Sejak Aleksandria, hingga Baghdad sebelum diserbu bangsa Mongol, hingga kini, perpustakaan dianggap sebagai salah satu kuil peradaban. Dengan beban historis ini, ada semacam tugas perpustakaan untuk menyeleksi buku-buku yang akan jadi koleksinya.
Ada diskusi menarik yang berkembang beberapa tahun belakangan di kalangan pustakawan Amerika: apakah komik layak masuk perpustakaan? Apakah komik layak menjadi bacaan yang dianjurkan?
ADVERTISEMENT
Kondisi di Amerika dalam soal ini memang beda dengan, misalnya, Prancis. Di Prancis komik dianggap sebagai urusan kementerian kebudayaan. Di Amerika, komik sempat lama dicerca. Tapi tak bisa ditepis fakta bahwa komik adalah bagian penting yang melekat dalam budaya populer Amerika.
Komik di Amerika adalah tradisi, sekaligus institusi. Superman, Batman, Snoopy, Popeye, dan banyak lagi, adalah ikon-ikon nasional yang tak bisa diabaikan.
Dengan kesadaran itulah maka Library of Congress punya koleksi besar komik Amerika yang diterbitkan sejak awal sejarah komik modern di sana. Dasar pemikirannya adalah preservasi budaya.
Komik menjadi dokumen historis yang penting, bisa memberi informasi sebuah periode waktu tertentu. Dalam premis ini, komik dianggap penting bukan karena nilai intrinsiknya, tapi karena konteksnya. Sebagai bacaan, komik belum sampai jadi bacaan yang dianjurkan.
ADVERTISEMENT
Hal ini bergeser ketika industri komik Amerika merengkuh tren novel grafis dan TPB (Trade Paper Back, semacam kumpulan komik yang sebelumnya beredar dalam bentuk lebih pendek) .

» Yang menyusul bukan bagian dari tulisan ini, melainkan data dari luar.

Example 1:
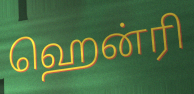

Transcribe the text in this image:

ஹென்ரி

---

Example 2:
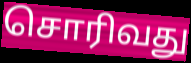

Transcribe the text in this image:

சொரிவது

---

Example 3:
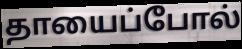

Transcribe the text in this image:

தாயைப்போல்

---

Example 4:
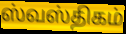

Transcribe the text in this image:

Sebagai istilah, mungkin “novel grafis” banyak dimasalahkan oleh para komikus sendiri. Istilah ini dianggap sebagai akal-akalan para komikus yang minder pada medium lain agar komik diangkat ke posisi terhormat.
Dalam kritik ini, istilah “komik” kadung dianggap tak terhormat, maka dipakailah kata “novel” dan “grafis” yang lebih terhormat. Padahal kan makhluknya itu-itu juga.

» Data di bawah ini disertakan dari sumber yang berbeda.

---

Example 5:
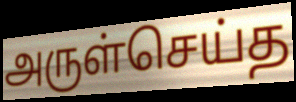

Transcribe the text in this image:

அருள்செய்த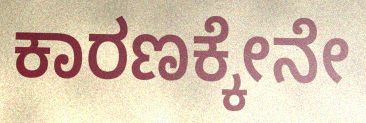
ಕಾರಣಕ್ಕೇನೇ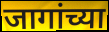
जागांच्या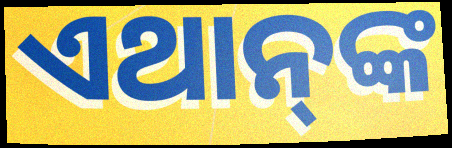
ଏଥାନ୍‍ଙ୍କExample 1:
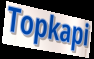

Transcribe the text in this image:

Topkapi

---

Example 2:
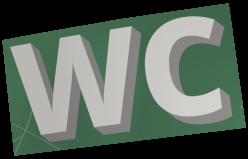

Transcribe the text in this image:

WC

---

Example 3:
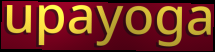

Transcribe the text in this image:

upayoga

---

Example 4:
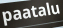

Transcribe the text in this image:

paatalu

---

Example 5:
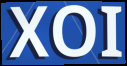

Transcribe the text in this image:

XOI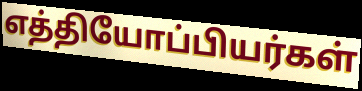
எத்தியோப்பியர்கள்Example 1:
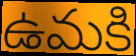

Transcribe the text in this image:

ఉమకి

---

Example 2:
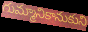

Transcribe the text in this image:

గుమ్మానికానుకుని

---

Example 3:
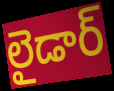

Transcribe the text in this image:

లైడార్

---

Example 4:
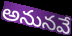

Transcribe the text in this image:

అనునవే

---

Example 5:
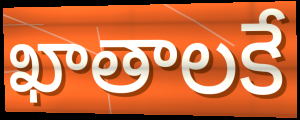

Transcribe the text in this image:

ఖాతాలకే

Ada semacam kekhawatiran dalam kritik ini, bahwa perhatian akan lebih dipusatkan pada bentuk (komik harus tebal, dan sebagainya), dan melupakan isi atau mutu komik itu sendiri.
Tapi istilah “novel grafis” secara umum disambut baik. Will Eisner dianggap sebagai orang pertama yang menggunakan istilah ini (sebetulnya, ini tidak akurat --Will Eisner bukan yang pertama), lewat karyanya, A Contract With God.
ADVERTISEMENT
Sebagai seorang komikus legendaris yang telah berkarya secara inovatif sejak 1940-an, Eisner memberi bobot pada istilah ini. Ia melontar istilah ini karena percaya bahwa komik bisa bercerita tentang tema serius seperti hubungan manusia dengan Tuhan, atau pelik-pelik masalah ras (Yahudi) di tengah krisis moneter 1930-an.

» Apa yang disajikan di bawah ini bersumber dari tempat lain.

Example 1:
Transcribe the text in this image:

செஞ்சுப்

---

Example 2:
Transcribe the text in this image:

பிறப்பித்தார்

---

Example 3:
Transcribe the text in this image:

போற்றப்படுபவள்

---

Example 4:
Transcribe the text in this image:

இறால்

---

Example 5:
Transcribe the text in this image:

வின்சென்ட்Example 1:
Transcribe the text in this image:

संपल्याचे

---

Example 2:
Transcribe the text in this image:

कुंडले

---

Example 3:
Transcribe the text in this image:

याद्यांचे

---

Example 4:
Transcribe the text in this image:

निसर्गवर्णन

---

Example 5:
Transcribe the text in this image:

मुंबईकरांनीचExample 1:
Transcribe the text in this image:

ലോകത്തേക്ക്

Karya-karya novel grafis Eisner kemudian banyak memengaruhi komikus Eropa sejak 1980-an hingga kini (Time, November 1993).
Bobot ini juga berlanjut ketika pada 1992, Maus karya Art Spiegelman, mendapat penghargaan bergengsi Pulitzer untuk kategori khusus. (Spiegelman sendiri termasuk yang membenci istilah novel grafis.)
Pada saat yang sama, sebuah cerita Sandman karya Neil Gaiman dan digambar oleh Charles Vess, berjudul Midsummer Night Dream, memenangi anugerah Fantasy Award, penghargaan untuk sastra fantasi yang tak pernah mencakup komik.
ADVERTISEMENT
Cerita ini mengimajinasikan penciptaan karya utama Shakespeare, Midsummer Night, yang terjadi atas pengaruh Morpheus sang dewa alam mimpi atau The Sandman.
Seri The Sandman yang mulanya terbit seperti majalah, bulanan dan dalam format 32 halaman dan disisipi iklan, dikumpulkan menjadi serangkaian novel grafis. Seri ini adalah seri novel grafis terbitan DC Comics yang paling berhasil di pasaran. Hingga kini, seri ini selalu dicetak ulang setiap tahunnya, dan menjadi faktor krusial membesarnya industri novel grafis di Amerika.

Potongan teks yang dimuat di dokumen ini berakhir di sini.